I agree with Dayton. He is a good journalist. And he should be judged on his record, his reporting. But Oppegaard doesn’t do that. Instead, he tosses out a series of insinuations in the form of hypothetical questions, some which can’t be logically answered.
He asks: What about “all of the decisions a journalist makes…like what stories to pursue or not pursue, who to interview and not to interview, what questions to ask or not ask, etc.”
Fair questions. But these are questions that are inherent in journalism. They can’t be avoided. And they aren’t unique to someone in Dayton’s position. They are inherent in the fact that reporters and editors are people with their own biographies, their own set of experiences and beliefs, their perspectives and viewpoints, which all contribute to their answers to those questions.
To me, these questions don’t imply a criticism of Dayton or of those who have tasted what Oppegaard apparently considers the evil fruit of politics. Instead, they’re part of the everyday tension that journalists face and must deal with.
This debate hits a chord for me because I’ve done the same dance across the line between journalism and politics.
The difference, perhaps, is that I didn’t start as a journalist. I never set foot in a journalism class while in school, and started my career as a peace activist and educator, later gaining legislative experience as a public interest lobbyist for the nonprofit and nonpartisan organization, Common Cause. During that period, I spent considerable time with legislators, legislative staff, and with the journalists who covered politics. I tried to understand how they saw their roles, and I observed the process from their various viewpoints. It was quite an education, one that helped me later when I turned to writing.
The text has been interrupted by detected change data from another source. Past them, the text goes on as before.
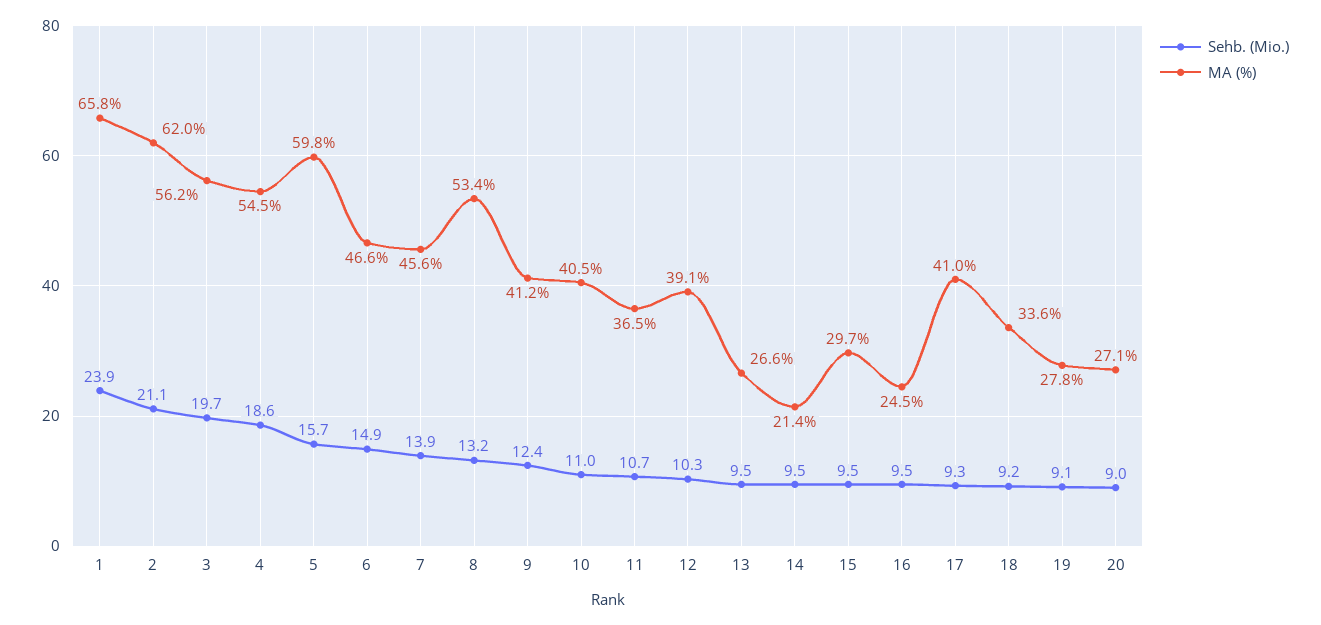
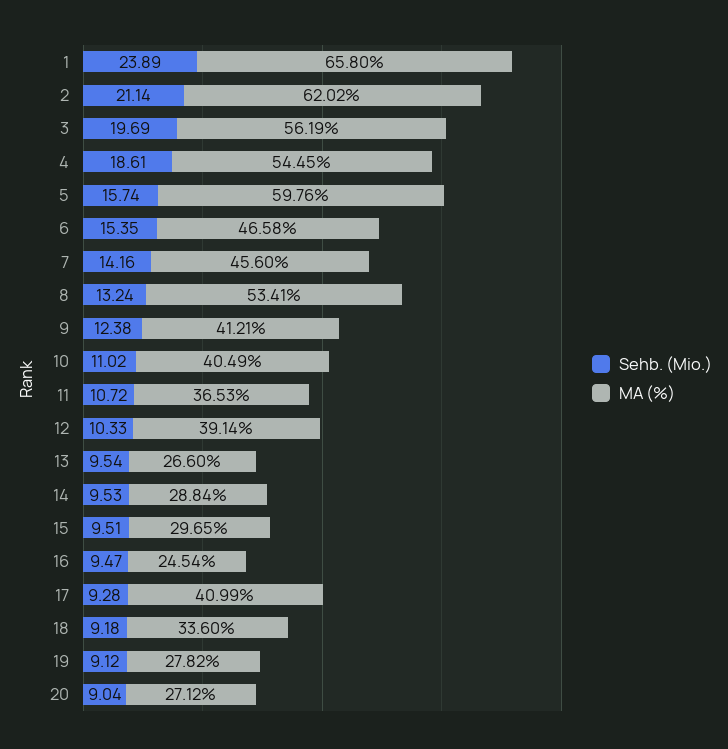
  {
    "Sehb. (Mio.)": {
      "1": 23.89,
      "2": 21.14,
      "3": 19.69,
      "4": 18.61,
      "5": 15.74,
-     "6": 14.9,
+     "6": 15.35,
-     "7": 13.9,
+     "7": 14.16,
      "8": 13.24,
      "9": 12.38,
      "10": 11.02,
      "11": 10.72,
      "12": 10.33,
      "13": 9.54,
      "14": 9.53,
      "15": 9.51,
      "16": 9.47,
      "17": 9.28,
      "18": 9.18,
      "19": 9.12,
      "20": 9.04
    },
    "MA (%)": {
      "1": 65.8,
      "2": 62.02,
      "3": 56.19,
      "4": 54.45,
      "5": 59.76,
      "6": 46.58,
      "7": 45.6,
      "8": 53.41,
      "9": 41.21,
      "10": 40.49,
      "11": 36.53,
      "12": 39.14,
      "13": 26.6,
-     "14": 21.4,
+     "14": 28.84,
      "15": 29.65,
      "16": 24.54,
      "17": 40.99,
      "18": 33.6,
      "19": 27.82,
      "20": 27.12
    }
  }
Later, I campaigned for Neil Abercrombie, who served in the Senate while I was lobbying for Common Cause, and later served as his “senior advisor” after he was elected to the Honolulu City Council. I left Neil’s staff just before he made his first run for Congress.
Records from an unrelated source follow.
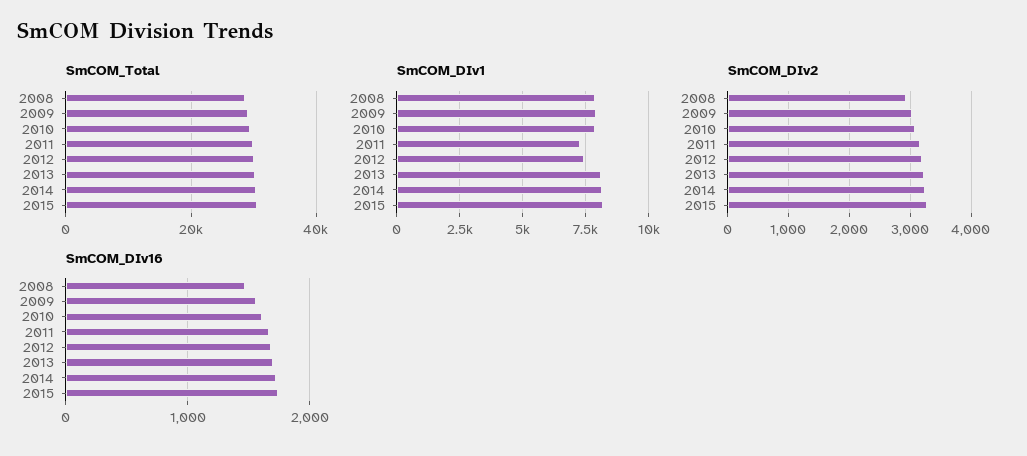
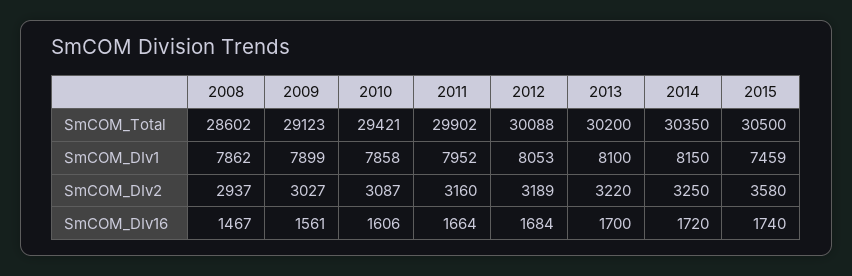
  {
    "SmCOM_Total": {
      "2008": 28602,
      "2009": 29123,
      "2010": 29421,
      "2011": 29902,
      "2012": 30088,
      "2013": 30200,
      "2014": 30350,
      "2015": 30500
    },
    "SmCOM_DIv1": {
      "2008": 7862,
      "2009": 7899,
      "2010": 7858,
-     "2011": 7250,
+     "2011": 7952,
-     "2012": 7500,
+     "2012": 8053,
      "2013": 8100,
      "2014": 8150,
-     "2015": 8250
+     "2015": 7459
    },
    "SmCOM_DIv2": {
      "2008": 2937,
      "2009": 3027,
      "2010": 3087,
      "2011": 3160,
      "2012": 3189,
      "2013": 3220,
      "2014": 3250,
-     "2015": 3300
+     "2015": 3580
    },
    "SmCOM_DIv16": {
      "2008": 1467,
      "2009": 1561,
      "2010": 1606,
      "2011": 1664,
      "2012": 1684,
      "2013": 1700,
      "2014": 1720,
      "2015": 1740
    }
  }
It was only after all of that experience that I reinvented myself as a journalist by launching a small newsletter about Hawaii politics, focusing on the intersection of money and politics. I had learned a bit about that topic over the years, having seen it from the inside and the outside. And my unusual background made that initial foray into reporting a success, as I was often able to see and report interesting stories that went unnoticed by mainstream daily reporters.
During my relatively short tenure as a newsletter publisher, I earned accolades from the Republican Party as well as from progressive Democrats.
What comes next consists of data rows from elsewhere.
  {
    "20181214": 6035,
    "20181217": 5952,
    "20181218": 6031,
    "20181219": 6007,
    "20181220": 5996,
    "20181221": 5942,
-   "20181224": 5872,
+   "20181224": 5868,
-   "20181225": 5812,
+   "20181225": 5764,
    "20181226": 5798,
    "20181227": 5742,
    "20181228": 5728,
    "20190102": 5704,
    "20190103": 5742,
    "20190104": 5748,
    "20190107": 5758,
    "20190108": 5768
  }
I was eventually offered, and accepted, a job as an investigative reporter for the late Honolulu Star-Bulletin. My unusual background, straddling that dangerous line between politics and journalism, likely gave heartburn to my editors from time to time. But it also provided an important background that helped my reporting.
And, like Dayton, I expected to be judged on my work. It think that was a fair expectation.
Yes, I personally was a Democrat. But I reported on questionable fundraising by island Democrats, and tracked the local roots of the Asian fundraising scandal that later rocked Bill Clinton’s presidency. My reporting challenged the leadership of one of the state’s largest unions, and contributed to the criminal charges that followed.
After leaving the Star-Bulletin, I’ve continued blogging about politics. For several years, I crossed back over to the political side of things as a legislative staffer, while continuing an independent daily blog. Yes, that was a challenge. And it had its awkward moments, for sure.
I continued writing for Honolulu Weekly and, more recently, Civil Beat. Should my experience on both sides of that political/journalism divide have forever barred me from being a reporter? I think not. And I’ll go further by saying that the experience in politics made me a better and more perceptive reporter.